On 2 March 2023, the U.S. Nuclear Regulatory Commission (NRC) granted an exemption to Pacific Gas & Electric Co. (PG&E) that would allow the Diablo Canyon 1 & 2 nuclear power plants to continue operating while the NRC considers its license renewal application. The NRC press release stated:

“The exemption granted today will allow those licenses to remain in effect provided PG&E submits a sufficient license renewal application for the reactors by Dec. 31, 2023. The NRC will continue its normal inspection and oversight of the facility throughout the review to ensure continued safe operation. If granted, the license renewal would authorize continued operation for up to 20 years.”

Diablo Canyon Nuclear Power Plant. 
Source: Pacific Gas & Electric Company

You can read the full NRC press release here:

You can track the status of the Diablo Canyon license renewal process on the Nuclear Regulatory Commission website here:

You may recall that, in 2016, many environmental groups and state legislators claimed victory in getting the commitment from PG&E to close the Diablo Canyon nuclear power plant early.  Here’s just one example of that sentiment at the time:

“In a major victory for environmentalists, California is going nuclear-free, ending atomic energy’s more than half-century history in the state. On Tuesday, one of the state’s largest utilities agreed to a proposal endorsed by environmental groups and labor unions to shutter California’s last operating nuclear power plant, Diablo Canyon, by 2025.” (Source: Democracy Now, 22 June 2016).

In my 2016 post, “The Nuclear Renaissance is Over in the U.S.,” I noted: 

“On 21 June 2016, PGE issued a press release announcing that they will withdraw their application to the NRC for a 20-year license extension for the Diablo Canyon 1 & 2 nuclear power plants and will close these plants by 2025 when their current operating licenses expire.  PGE will walk away from about 41 GW-years of carbon-free electric power generation.”

Almost seven years ago, it was quite apparent to many that the early closure of Diablo Canyon would not be good for California or the environment.  It took that long for the state government to understand the situation and support the current effort to get the Diablo Canyon operating licenses extended.  Better late than never.  However, in their shortsighted view, the state government seems to be supporting a license extension only through 2030. If the legislators have their way, California will reclaim only a small portion of the carbon-free electric power generation that would be available from the 20 year operating license extensions that the NRC may grant.

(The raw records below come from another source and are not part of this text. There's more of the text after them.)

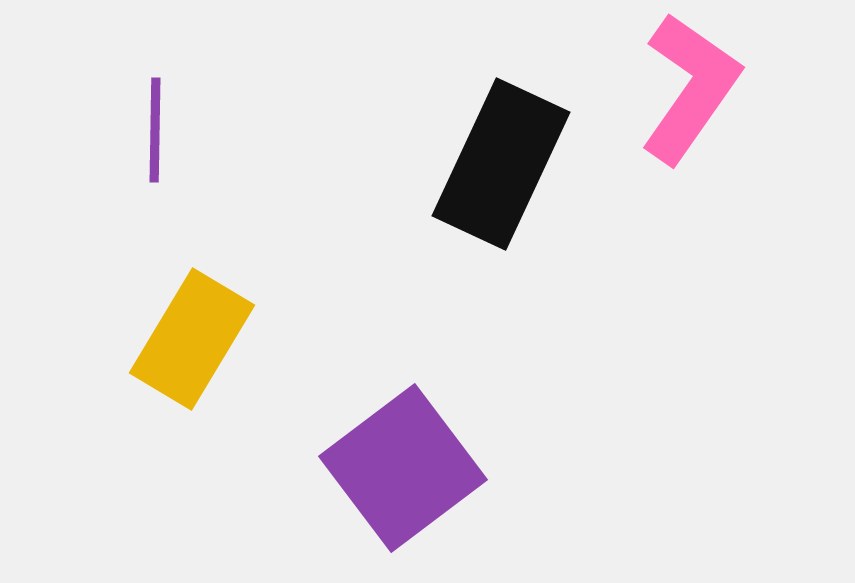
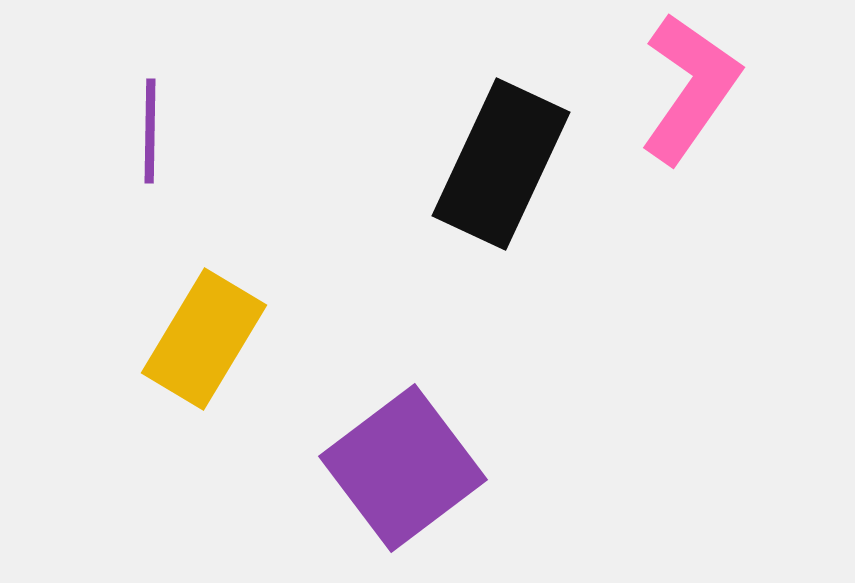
purple line: moved 5 px left, 1 px down
yellow rectangle: moved 12 px right
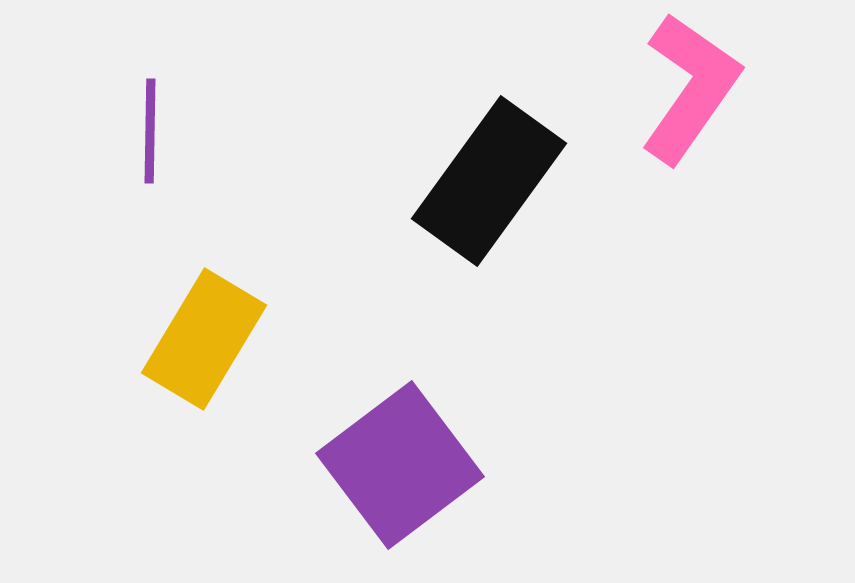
black rectangle: moved 12 px left, 17 px down; rotated 11 degrees clockwise
purple square: moved 3 px left, 3 px up
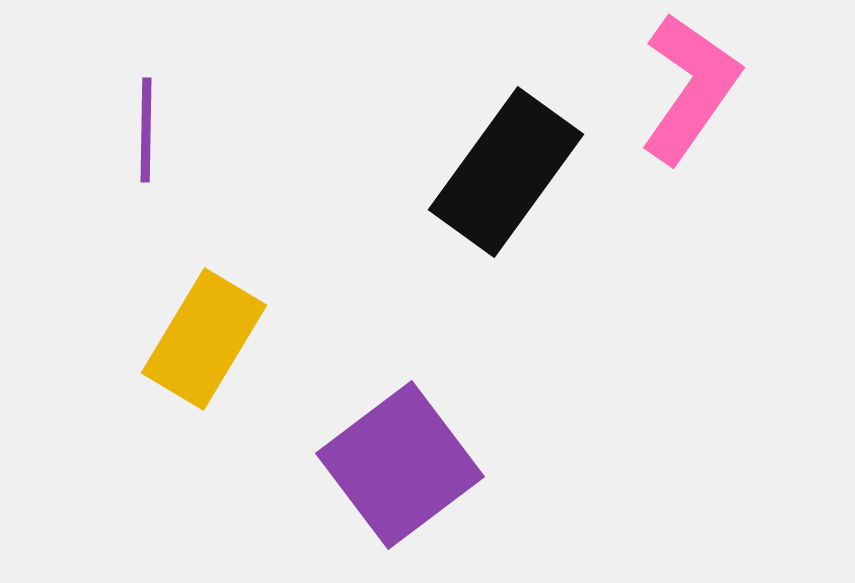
purple line: moved 4 px left, 1 px up
black rectangle: moved 17 px right, 9 px up
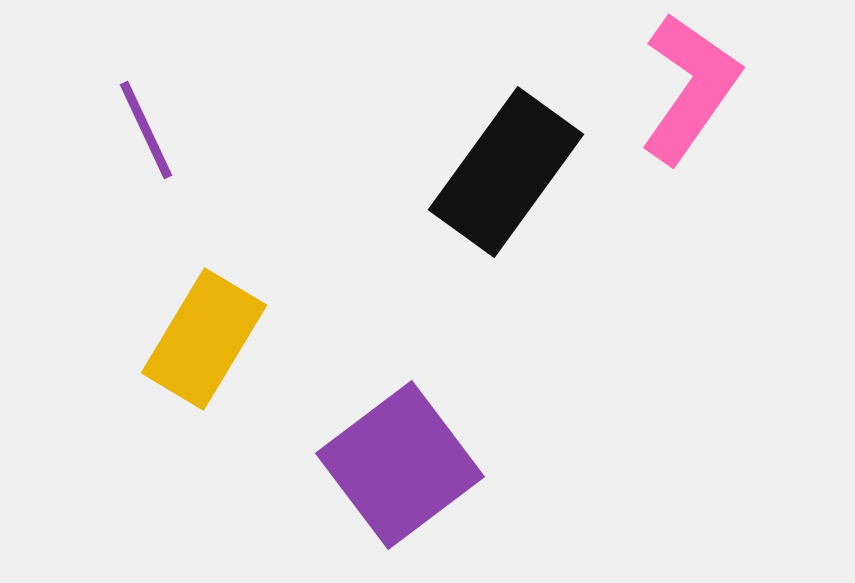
purple line: rotated 26 degrees counterclockwise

I’d like see the California legislature and the associated complex web of state agencies that have a stake in this matter unanimously acknowledge that nuclear power is an important contributor toward energy de-carbonization.  In addition, I’d like to see that same group acknowledge that nuclear power plants are important for delivering reliable 24/7 generating capacity to the CALISO grid, and thereby helping maintain stability on a grid with a large fraction of variable-output, renewable generators.  If those factors are important to California’s government, then perhaps there is a future for nuclear power in the state, including the new generation of small, modular reactors (SMRs). California state support for nuclear power generation would open many exciting options for modernizing and decarbonizing electric power generation, transmission and distribution throughout the state, while ensuring that reliable electric power is available to all residents and business, many of which are seeking to decarbonize their activities by replacing their fossil fuel use with electricity that is available as needed, 24/7.

You can call that my California dream.